I met Tarkovsky for the first time when I attended my welcome luncheon at Mosfilm during my first visit to Soviet Russia. He was small, thin, looked a little frail, and at the same time exceptionally intelligent, and unusually shrewd and sensitive. I thought he somehow resembled Toru Takemitsu, but I don’t know why. Then he excused himself saying, ‘I still have work to do,’ and disappeared, and after a while I heard such a big explosion as to make all the glass windows of the dining hall tremble hard. Seeing me taken aback, the boss of Mosfilm said with a meaningful smile: ‘You know another World War hasn’t broken out. Tarkovsky just launched a rocket. This work with Tarkovsky, however, has proved a Great War for me.’ That was the way I knew Tarkovsky was shooting Solaris.
After the luncheon party, I visited his set for Solaris. There it was. I saw a burnt down rocket at the corner of the space station set. I am sorry I forgot to ask him as to how he had shot the launching of the rocket on the set. The set of the satellite base was beautifully made at a huge cost, for it was all made up of thick duralumin.
Tarkovsky guided me around the set, explaining to me as cheerfully as a young boy who is given a golden opportunity to show someone his favorite toybox. [The director] Bondarchuk, who came with me, asked him about the cost of the set, and left his eyes wide open when Tarkovsky answered it. The cost was so huge: about six hundred million yen as to make Bondarchuk, who directed that grand spectacle of a movie War and Peace, gaze in wonder.

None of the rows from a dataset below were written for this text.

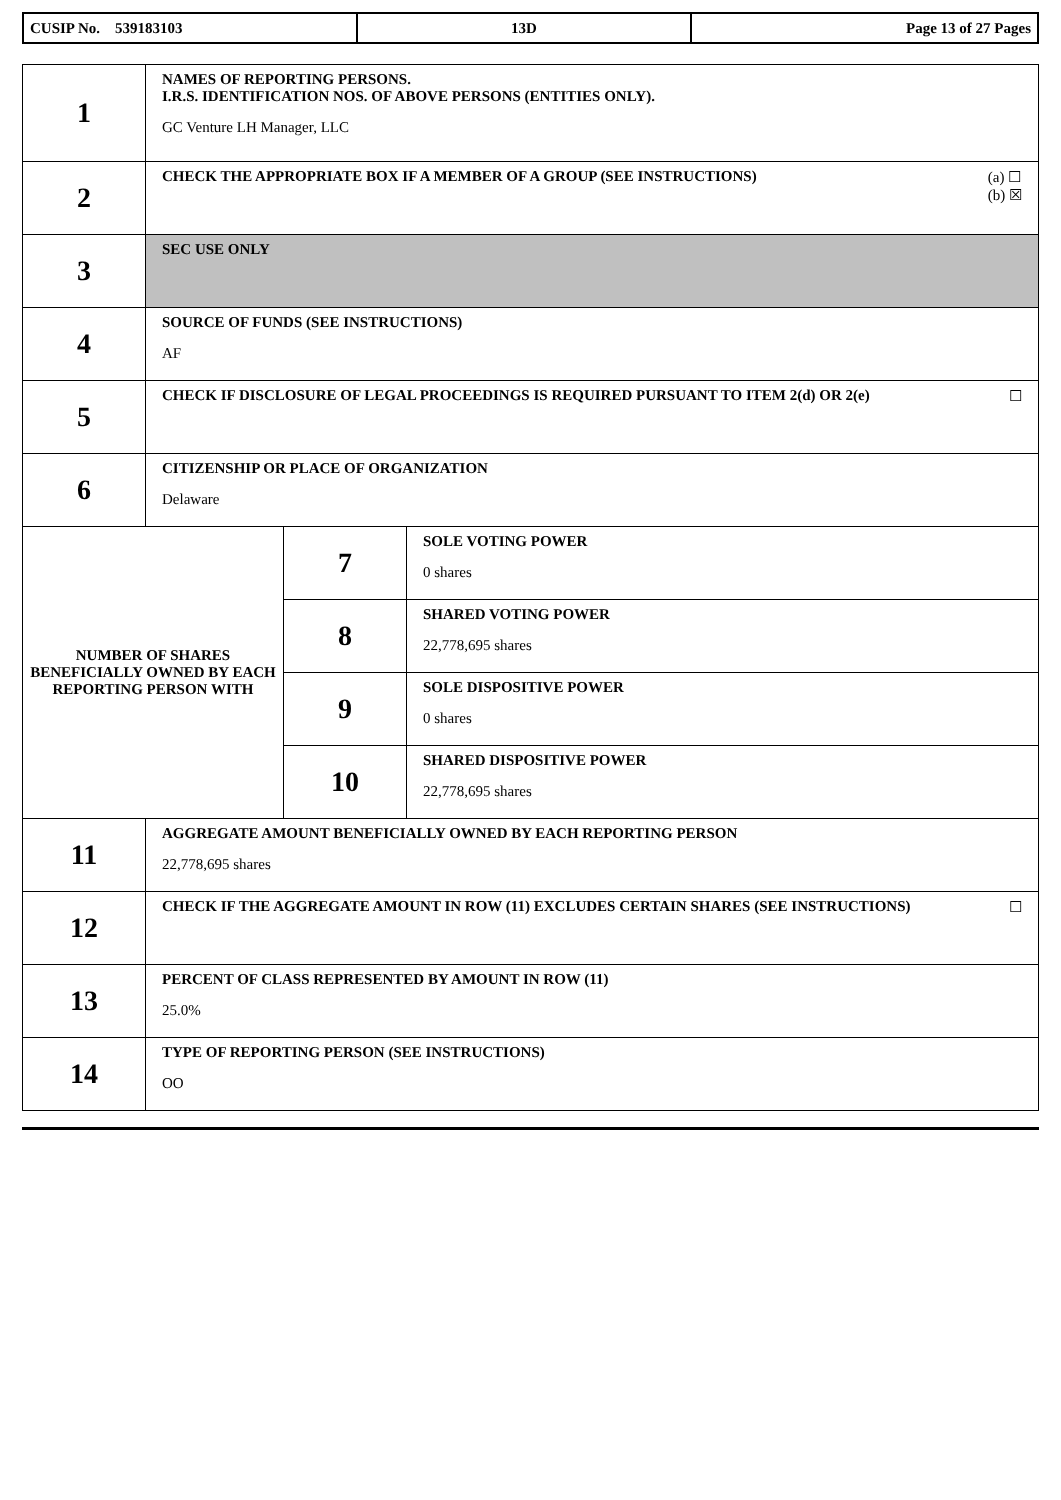| CUSIP No. 539183103 | 13D | Page 13 of 27 Pages |
| 1 | NAMES OF REPORTING PERSONS. I.R.S. IDENTIFICATION NOS. OF ABOVE PERSONS (ENTITIES ONLY). GC Venture LH Manager, LLC | | |
| 2 | (a) ☐ (b) ☒ CHECK THE APPROPRIATE BOX IF A MEMBER OF A GROUP (SEE INSTRUCTIONS) | | |
| 3 | SEC USE ONLY | | |
| 4 | SOURCE OF FUNDS (SEE INSTRUCTIONS) AF | | |
| 5 | ☐ CHECK IF DISCLOSURE OF LEGAL PROCEEDINGS IS REQUIRED PURSUANT TO ITEM 2(d) OR 2(e) | | |
| 6 | CITIZENSHIP OR PLACE OF ORGANIZATION Delaware | | |
| NUMBER OF SHARES BENEFICIALLY OWNED BY EACH REPORTING PERSON WITH | | 7 | SOLE VOTING POWER 0 shares |
| | | 8 | SHARED VOTING POWER 22,778,695 shares |
| | | 9 | SOLE DISPOSITIVE POWER 0 shares |
| | | 10 | SHARED DISPOSITIVE POWER 22,778,695 shares |
| 11 | AGGREGATE AMOUNT BENEFICIALLY OWNED BY EACH REPORTING PERSON 22,778,695 shares | | |
| 12 | ☐ CHECK IF THE AGGREGATE AMOUNT IN ROW (11) EXCLUDES CERTAIN SHARES (SEE INSTRUCTIONS) | | |
| 13 | PERCENT OF CLASS REPRESENTED BY AMOUNT IN ROW (11) 25.0% | | |
| 14 | TYPE OF REPORTING PERSON (SEE INSTRUCTIONS) OO | | |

Now I came to fully realize why the boss of the Mosfilm said it was ‘a Great War for me.’ But it takes a huge talent and effort to spend such a huge cost. Thinking ‘this is a tremendous task’ I closely gazed at his back when he was leading me around the set in enthusiasm.
Concerning Solaris I find many people complaining that it is too long, but I do not think so. They especially find too lengthy the description of nature in the introductory scenes, but these layers of memory of farewell to this earthly nature submerge themselves deep below the bottom of the story after the main character has been sent in a rocket into the satellite station base in the universe, and they almost torture the soul of the viewer like a kind of irresistible nostalgia toward mother earth and nature, which resembles homesickness. Without the presence of beautiful nature sequences on earth as a long introduction, you could not make the audience directly conceive the sense of having no-way-out harboured by the people ‘jailed’ inside the satellite base.
I saw this film late at night in a preview room in Moscow for the first time, and soon I felt my heart aching in agony with a longing to returning to the earth as quickly as possible. We have enjoyed marvellous progress in science, but where will it lead humanity after all? This film succeeds in conjuring up sheer fearful emotion in our soul. Without it, a science-fiction movie would be nothing more than a petty fancy.
These thoughts came and went while I was gazing at the screen.
For I was at that moment very happy to find myself living on Earth.
Solaris makes a viewer feel this, and even this single fact shows us that Solaris is no ordinary science-fiction film. It truly somehow provokes pure horror in our soul. And it is under the total grip of the deep insights of Tarkovsky.
|Mirror (Directed by Andrei Tarkovsky)|
A strange train of fragments of early memory images shattered and broken can bring about the poetry in our infancy. Once you are convinced of its truthfulness, you may find Mirror the easiest film to understand. But Tarkovsky remains silent, without saying things like that at all. His very attitude makes me believe that he has wonderful potential in his future.
There can be no bright future for those who are ready to explain everything about their own film.